Thursday 15 January 2015

Is technology really changing faster?

In the quiet, rather magical, days between Christmas and the New Year, the Guardian very kindly carried my thoughts about technology. It pointed out that news of the falling sales of tablets and ebooks rather confirmed the predictions of the French medievalist Jean Gimpel – who predicted the return of trams, bikes, natural fibres, real food and vinyl records.

And so it has proved.

For some reason, this article was shared and retweeted more than anything else I’ve ever written. And, if I’m honest, I know why.

It was because of what I said about technological change slowing down.

I won’t repeat my arguments here, except to say that I’ve been flying by Jumbo Jet and travelling in minis my entire life. I know the technology inside them is different, but compare that to the extraordinary development a century ago of submarines, cars, planes, moving pictures, washing machines and so on.

My submarine book – about the adventures of E14 in the Dardanelles a century ago – pointed out that my cousin Courtney Boyle could have commanded the first submarine in the navy yet lived to see the launch of the nuclear ballistic missile submarine Resolution in 1967 with a crew of 450: the full development of the technology.
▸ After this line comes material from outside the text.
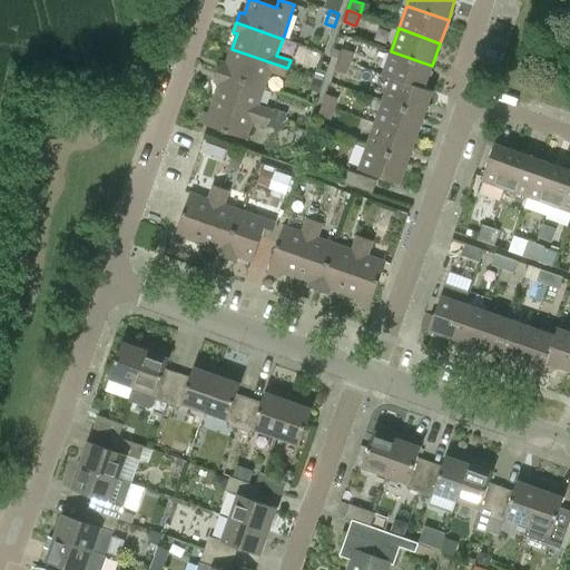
[(355,52),(343,48),(338,59),(351,62),(355,52)]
It is true that I phrased it starkly to irritate the techno-fix pedlars. I certainly came in for criticism below the line, as always in the Guardian, from people who thought I was saying that technology hasn’t changed at all, which of course it has – just not as much as it did a century ago.

Now the business blog Flip Chart Fairy Tales has taken up the cause, and quoted me as backing for their scepticism about the heroic cheerleading of Silicon Valley.

But it always was more than that. By pouring scorn on claims that nothing will ever be the same again, I‘m also trying to remind people that social innovation is as urgent as technological innovation – and is barely noticed in comparison.

I’m not saying that mobile telephony is unimportant or irrelevant. I am saying that, when it comes to the key issues of the age – imaginative enterprise, looking after old people and educating young people – then measurement and communication breakthroughs are still not as important as human ones.

And if you don’t believe me, go ahead – and be looked after in your old age by a robot, managed by professionals who can’t see that here is any difference between virtual, robotic and human care.



1 comment:

Mark Inskip said...

Global smartphone shipments grew 30% annually from 1.0 billion units in 2013 to a record 1.3 billion in 2014 with Android accounting for 81% of shipments. Not a report from one retailer, but from trusted industry analyst Strategy Analytics.

Technology slowing? Not according to the evidence!